BEGIN

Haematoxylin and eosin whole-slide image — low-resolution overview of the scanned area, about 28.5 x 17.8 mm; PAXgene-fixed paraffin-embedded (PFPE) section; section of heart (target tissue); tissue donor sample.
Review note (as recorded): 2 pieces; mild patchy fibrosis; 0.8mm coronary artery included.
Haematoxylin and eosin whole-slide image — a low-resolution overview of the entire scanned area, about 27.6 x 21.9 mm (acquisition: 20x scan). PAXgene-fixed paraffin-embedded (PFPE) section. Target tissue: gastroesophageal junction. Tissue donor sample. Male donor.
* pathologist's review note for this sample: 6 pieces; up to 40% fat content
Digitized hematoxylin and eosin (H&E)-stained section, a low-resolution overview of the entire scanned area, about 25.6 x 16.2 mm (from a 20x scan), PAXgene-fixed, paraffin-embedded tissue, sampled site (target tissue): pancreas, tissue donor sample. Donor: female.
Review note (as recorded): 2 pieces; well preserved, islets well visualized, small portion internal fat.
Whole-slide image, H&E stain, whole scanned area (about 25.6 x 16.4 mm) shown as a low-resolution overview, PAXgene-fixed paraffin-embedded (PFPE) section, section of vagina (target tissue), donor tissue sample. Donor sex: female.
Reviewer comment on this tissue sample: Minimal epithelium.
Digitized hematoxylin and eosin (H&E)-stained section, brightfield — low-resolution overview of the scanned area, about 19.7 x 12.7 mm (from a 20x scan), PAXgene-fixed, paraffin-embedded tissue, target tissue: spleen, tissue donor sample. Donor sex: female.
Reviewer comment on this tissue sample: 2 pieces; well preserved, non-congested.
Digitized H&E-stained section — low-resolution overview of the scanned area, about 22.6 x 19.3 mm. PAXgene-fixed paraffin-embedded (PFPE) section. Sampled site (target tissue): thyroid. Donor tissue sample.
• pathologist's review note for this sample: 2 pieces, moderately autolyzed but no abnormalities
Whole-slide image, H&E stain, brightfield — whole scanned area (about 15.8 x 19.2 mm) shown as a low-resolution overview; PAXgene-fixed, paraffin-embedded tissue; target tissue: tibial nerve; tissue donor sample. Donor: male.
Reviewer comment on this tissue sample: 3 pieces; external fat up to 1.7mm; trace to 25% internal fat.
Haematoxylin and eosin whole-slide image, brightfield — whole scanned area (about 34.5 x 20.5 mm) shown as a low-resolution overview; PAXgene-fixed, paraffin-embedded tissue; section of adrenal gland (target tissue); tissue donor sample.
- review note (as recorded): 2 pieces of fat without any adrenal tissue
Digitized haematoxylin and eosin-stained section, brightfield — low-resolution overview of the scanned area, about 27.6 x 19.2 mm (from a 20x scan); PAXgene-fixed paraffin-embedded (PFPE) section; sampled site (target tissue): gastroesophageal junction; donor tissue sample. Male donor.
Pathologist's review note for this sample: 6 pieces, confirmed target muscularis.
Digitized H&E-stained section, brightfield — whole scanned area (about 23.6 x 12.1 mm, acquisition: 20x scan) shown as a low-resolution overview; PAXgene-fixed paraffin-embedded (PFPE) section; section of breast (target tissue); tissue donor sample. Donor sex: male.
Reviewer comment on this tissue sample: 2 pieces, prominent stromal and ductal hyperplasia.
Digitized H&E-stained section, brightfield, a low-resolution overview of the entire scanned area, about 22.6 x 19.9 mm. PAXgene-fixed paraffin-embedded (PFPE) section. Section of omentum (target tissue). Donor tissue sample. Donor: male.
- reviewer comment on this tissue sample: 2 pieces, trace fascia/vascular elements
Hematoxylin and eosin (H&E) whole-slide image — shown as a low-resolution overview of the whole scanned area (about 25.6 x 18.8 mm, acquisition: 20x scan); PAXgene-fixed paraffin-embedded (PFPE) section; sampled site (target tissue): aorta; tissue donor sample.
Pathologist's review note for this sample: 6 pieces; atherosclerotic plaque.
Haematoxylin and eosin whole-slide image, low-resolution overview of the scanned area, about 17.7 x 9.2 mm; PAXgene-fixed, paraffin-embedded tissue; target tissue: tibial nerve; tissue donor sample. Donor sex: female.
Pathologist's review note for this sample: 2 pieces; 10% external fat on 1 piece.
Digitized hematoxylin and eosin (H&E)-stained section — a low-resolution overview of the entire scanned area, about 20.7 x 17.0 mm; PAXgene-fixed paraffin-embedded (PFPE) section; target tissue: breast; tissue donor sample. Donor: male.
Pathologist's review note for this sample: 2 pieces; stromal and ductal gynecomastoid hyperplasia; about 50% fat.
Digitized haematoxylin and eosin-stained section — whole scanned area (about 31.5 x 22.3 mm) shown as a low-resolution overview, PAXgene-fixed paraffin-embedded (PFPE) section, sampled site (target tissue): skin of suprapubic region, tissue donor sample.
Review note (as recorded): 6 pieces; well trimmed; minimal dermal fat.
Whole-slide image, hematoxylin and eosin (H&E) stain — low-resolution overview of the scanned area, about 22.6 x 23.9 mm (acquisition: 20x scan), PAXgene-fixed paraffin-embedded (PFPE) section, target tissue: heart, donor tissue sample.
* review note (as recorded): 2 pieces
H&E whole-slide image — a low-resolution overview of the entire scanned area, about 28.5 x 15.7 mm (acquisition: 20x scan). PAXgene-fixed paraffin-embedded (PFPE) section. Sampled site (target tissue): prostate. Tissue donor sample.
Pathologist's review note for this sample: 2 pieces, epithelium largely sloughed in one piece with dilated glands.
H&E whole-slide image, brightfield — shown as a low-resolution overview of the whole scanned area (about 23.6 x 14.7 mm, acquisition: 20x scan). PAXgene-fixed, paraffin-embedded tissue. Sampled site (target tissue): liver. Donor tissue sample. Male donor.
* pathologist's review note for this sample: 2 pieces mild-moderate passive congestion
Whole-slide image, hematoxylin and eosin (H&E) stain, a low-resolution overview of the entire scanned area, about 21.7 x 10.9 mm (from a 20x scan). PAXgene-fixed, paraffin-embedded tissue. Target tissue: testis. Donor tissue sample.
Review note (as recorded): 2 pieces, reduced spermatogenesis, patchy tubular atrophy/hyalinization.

END

* _TASK_
Pull each line holding "tibial" out of the listing.

* _SOLVED PROBLEM_
Whole-slide image, H&E stain, brightfield — whole scanned area (about 15.8 x 19.2 mm) shown as a low-resolution overview; PAXgene-fixed, paraffin-embedded tissue; target tissue: tibial nerve; tissue donor sample. Donor: male.
Haematoxylin and eosin whole-slide image, low-resolution overview of the scanned area, about 17.7 x 9.2 mm; PAXgene-fixed, paraffin-embedded tissue; target tissue: tibial nerve; tissue donor sample. Donor sex: female.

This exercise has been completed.